Igreja e Religião
Nova Esperança para a "Missa Antiga"... ou Não?
Robert Moynihan e Andrew Rabel
CIDADE DO VATICANO, Sexta-feira, 29 de outubro de 2005
Agüardando... É esse o estado de espírito em Roma neste mês de outubro.
Agüardando o quê?
O Papa Bento XVI tomar decisões.
A maioria dos observadores do Vaticano está agüardando decisões particulares em novembro com relação à Cúria romana. O Cardeal Angelo Sodano será substituído por outro Secretário de Estado? Quem poderá substituí-lo? Esse tipo de indagação.
A maioria agora também está agüardando a primeira encíclica papal. Foi noticiado amplamente nos últimos dias que o texto já está pronto, que está sendo traduzido para várias línguas, que será publicado no dia 8 de dezembro, e que será uma reflexão sobre as palavras do Evangelho de [São] João: “Deus é amor”.
E quase todo mundo está agüardando o que um documento sobre os critérios de admissão para seminários dirá sobre as tendências homossexuais como impedimento para a ordenação sacerdotal.
Apenas poucos, contudo, ao que parece, estão interessados no que Bento decidirá sobre a liturgia romana – o modo como a Igreja adora Deus.
Bento tem dito nos últimos vinte e tantos anos que houve graves descuidos e omissões no modo como a reforma litúrgica do Concílio Vaticano II foi implementada. E ele tem escrevido repetidas vezes que o necessário na Igreja é uma "reforma da reforma" para remediar alguns desses descuidos e omissões.
Mas não houve nenhuma indicação, embora Bento já seja Papa há mais de meio ano (ele foi eleito no dia 19 de abril), sobre que rumo Bento traçará na questão da liturgia da Igreja.
O que parece claro a partir do Sínodo dos Bispos, que se reuniu aqui de 2 a 23 de outubro para debater a Eucaristia, é que os Bispos na Igreja hoje em sua grande maioria não compartilham das reservas de Bento quanto à natureza problemática da reforma litúrgica conciliar.
O estado de espírito dos bispos sinodais com respeito à liturgia foi em geral “animado”, com poucos bispos apresentando mais do que críticas amenas à revolução litúrgica que arrebatou a Igreja em seguida ao término do Concílio (1965).
No início de outubro, porém, um funcionário muito próximo do Papa Bento, Mons.
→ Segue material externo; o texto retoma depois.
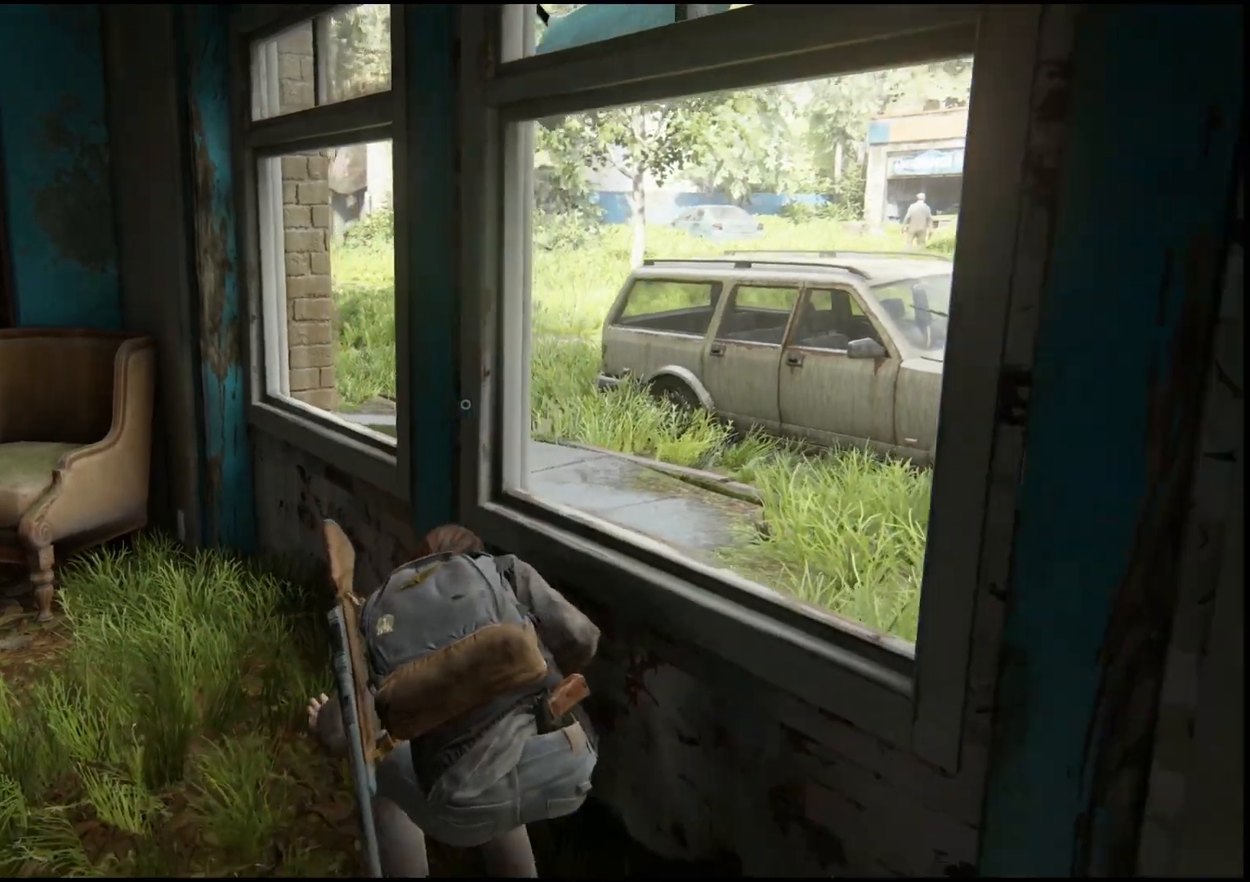
{"buttons": [], "left_stick": "up-right", "right_stick": "up-left", "events": [[150, "left_stick", "right"], [283, "left_stick", "up-right"]]}
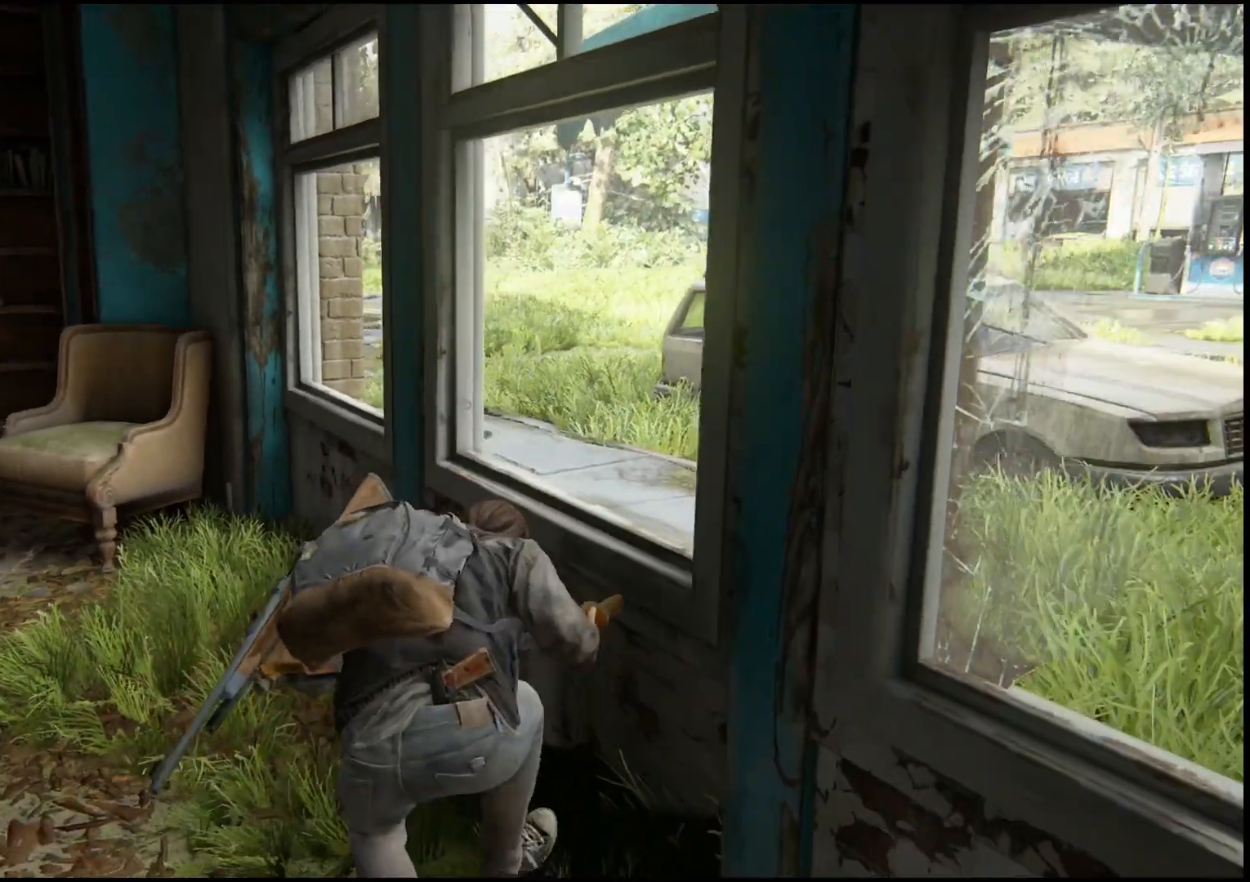
{"buttons": [], "left_stick": "up", "right_stick": "left", "events": [[67, "right_stick", "left"], [300, "left_stick", "up"]]}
Camille Perl, Secretário da Comissão Ecclesia Dei da Santa Sé (o órgão encarregado de manter contato com aqueles Católicos que são devotados à antiga liturgia de rito tridentino, especialmente o grupo em torno do Arcebispo Lefebvre, que entrou em cisma em 1988), disse algumas coisas instingantes que até agora não foram noticiadas em lugar nenhum.
A revista "Inside the Vatican", indo ao encontro das esperanças e preocupações manifestadas pelo Papa Bento, sempre acompanhou o trabalho da Comissão Ecclesia Dei com grande atenção.
Por isso, dois de nossos escritores estiveram presentes a uma conferência realizada nos dias 8 e 9 de outubro, em Roma, patrocinada pela Una Voce ("Com Uma Única Voz"), um grupo que trabalha há quarenta anos para que a "missa antiga" permaneça disponível por toda a Igreja Católica para aqueles fiéis que quiserem assistir Missa celebrada naquele rito.
No dia 9 de outubro, Mons. Perl dirigiu-se à assembléia.
Perl, antes de tudo, apresentou as saudações do Cardeal Castrillon-Hoyos, Prefeito da Congregação para o Clero e Presidente da Comissão Ecclesia Dei, acrescentando, de modo bastante franco, que Castrillon-Hoyos fez mais para apoiar a liturgia antiga do que qualquer um de seus predecessores.
Em seguida, Perl apresentou um esboço do pensamento atual de Bento quanto à liturgia.
"Já temos um novo Papa há cinco ou seis meses", disse Perl. "E devo dizer que houve uma mudança na atmosfera. Há um novo holofote nos focalizando." A mensagem dele foi clara: nos meses desde a eleição de Bento, a Comissão Ecclesia Dei adquiriu muito mais proeminência do que durante muitos dos anos anteriores, os quais passou nas "sombras vaticanas".
Perl relatou que, nas últimas duas décadas, enquanto serviu seu cargo na Comissão Ecclesia Dei, "eu fui ignorado por muitíssimas pessoas em Roma". Mas, nos últimos meses, continuou ele, "quando eu estou na rua, as pessoas agora param e me cumprimentam".
Isso não significa que a Comissão Ecclesia Dei tenha se tornado um verdadeiro "centro de poder" no esquema das coisas no Vaticano. De maneira nenhuma. "Não somos nem poderosos nem todo-poderosos", disse Perl.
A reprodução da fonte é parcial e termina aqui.